THE TASK: Reproduce verbatim the lines of the data below, beginning with the line that contains "Total Population: Kings" and continuing through the line that contains "Some Other Race", with both of those lines included.

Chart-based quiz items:
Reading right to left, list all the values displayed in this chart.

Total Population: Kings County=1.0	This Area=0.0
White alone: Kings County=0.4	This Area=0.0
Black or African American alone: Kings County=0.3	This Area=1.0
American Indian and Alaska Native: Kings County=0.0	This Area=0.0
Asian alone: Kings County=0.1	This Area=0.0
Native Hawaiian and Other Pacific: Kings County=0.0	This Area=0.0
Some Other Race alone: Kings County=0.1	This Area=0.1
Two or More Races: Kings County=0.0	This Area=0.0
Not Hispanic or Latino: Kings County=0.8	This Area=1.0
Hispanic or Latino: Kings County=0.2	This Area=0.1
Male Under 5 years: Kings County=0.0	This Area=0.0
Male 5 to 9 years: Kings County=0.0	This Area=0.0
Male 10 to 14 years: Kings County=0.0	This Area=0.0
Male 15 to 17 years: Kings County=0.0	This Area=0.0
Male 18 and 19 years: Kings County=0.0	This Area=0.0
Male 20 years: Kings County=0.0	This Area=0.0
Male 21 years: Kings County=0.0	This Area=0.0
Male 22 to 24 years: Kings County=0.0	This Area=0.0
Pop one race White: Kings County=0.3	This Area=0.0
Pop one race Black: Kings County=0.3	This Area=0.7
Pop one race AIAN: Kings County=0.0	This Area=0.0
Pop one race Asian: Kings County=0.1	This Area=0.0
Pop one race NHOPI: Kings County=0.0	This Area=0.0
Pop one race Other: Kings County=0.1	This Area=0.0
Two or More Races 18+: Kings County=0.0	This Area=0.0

RESULT BELOW:
Total Population: Kings County=1.0	This Area=0.0
White alone: Kings County=0.4	This Area=0.0
Black or African American alone: Kings County=0.3	This Area=1.0
American Indian and Alaska Native: Kings County=0.0	This Area=0.0
Asian alone: Kings County=0.1	This Area=0.0
Native Hawaiian and Other Pacific: Kings County=0.0	This Area=0.0
Some Other Race alone: Kings County=0.1	This Area=0.1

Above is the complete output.